Как знать, давно ли Эрле и Коррен, Оритовы охранники, вошли в Общинный Дом. Может, вот только что, а может, и давно — никто ведь на двери и внимания не обращал. Одно было ясно: так или иначе, а услышали они достаточно. Первым подошел Коррен, заступив дорогу кузнецу. Эрле следовал за ним шаг в шаг.

— Вы уж нас великодушно простите, уважаемый, — решительно заявил кузнецу Коррен на правах старшего в паре, мельком только глянув на почти обеспамятевшего от ужаса Ирника. — Всяко вашего прощения просим — а только наша это квашня, нам тесто и месить.

Ирник завизжал и попытался забиться под лавку.

Когда Орит вернулся в Общинный Дом, Коррен и Эрле успели не только замесить тесто, но и поддать ему жару. Поглядеть дядюшке в глаза Ирнику было затруднительно, ибо собственные успели так заплыть, что без помощи рук не открывались — а руками Ирник воспользоваться и не пытался: слишком уж они у него тряслись с перепугу. Он уже не голосил: «Помилосердствуйте!» — а просто поскуливал как можно жалобнее — авось не Коррена, так Эрле разжалостить. Папаша Госс решил было, что купец дурное на собравшихся подумает — но Орит недаром столько добра нажил. Без приметливости да смекалки столько не наторгуешь. А Орит — купец настоящий. Мигом приметил, что на охранниках ни ссадины, кроме как на кулаках, да и местные не потрепаны — ясно же, кто бил и кого.

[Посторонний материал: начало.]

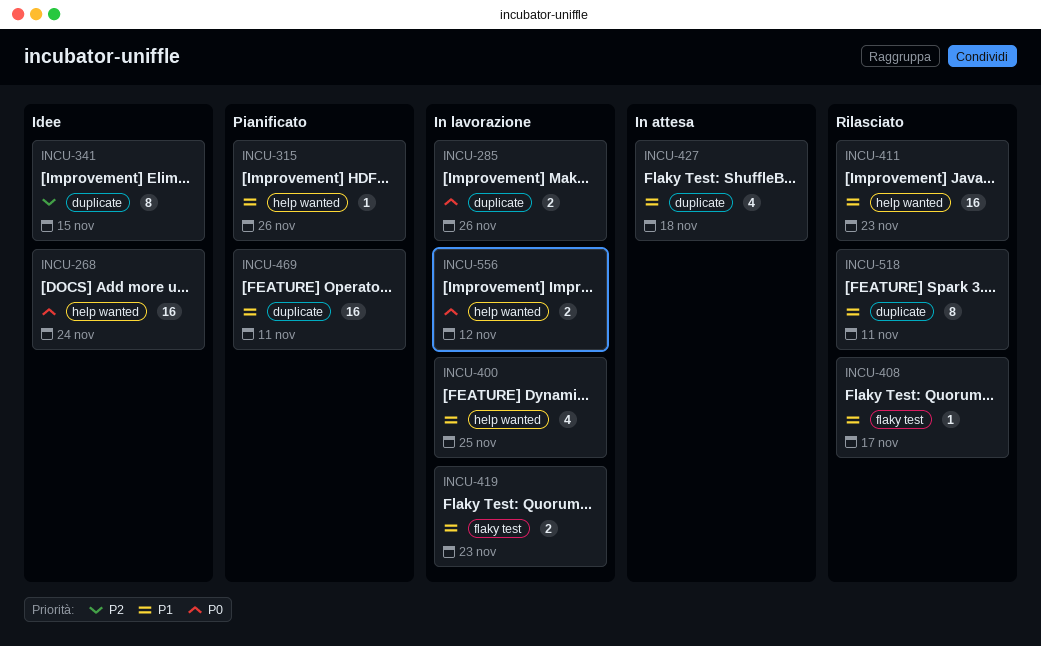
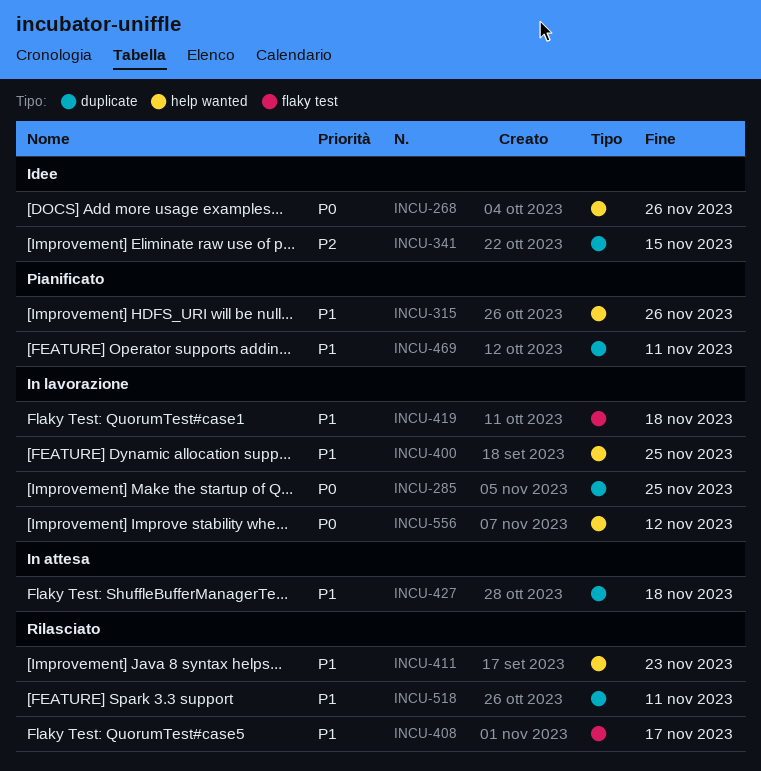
INCU-268, due: Nov 24 -> Nov 26
INCU-285, due: Nov 26 -> Nov 25
INCU-419, due: Nov 23 -> Nov 18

— За что? — отрывисто спросил Орит, глядя на битую морду племянника.

Вот кто и был немногословным, так это Эрле. Более коротко ухватить и изложить самую суть дела, чем он, попросту невозможно.

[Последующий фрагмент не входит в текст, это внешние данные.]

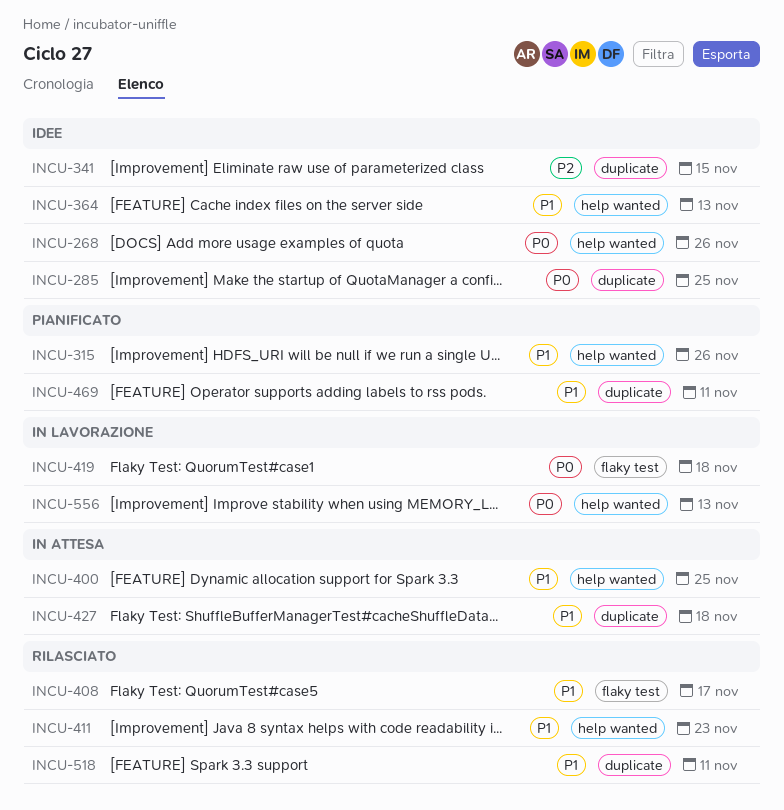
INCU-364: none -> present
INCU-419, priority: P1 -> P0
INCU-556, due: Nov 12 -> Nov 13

— Уволю я вас, парни, — задумчиво произнес купец, выслушав объяснение. — Как есть уволю. Разве в ваши годы этак от работы отлынивать можно? Стыд какой. По первости прощаю, но впредь чтобы не лениться... а покуда глядите и учитесь, молокососы.

Он засучил рукава, левой рукой сграбастал племянничка за шиворот, а правой влепил ему с разворота здоровенную затрещину.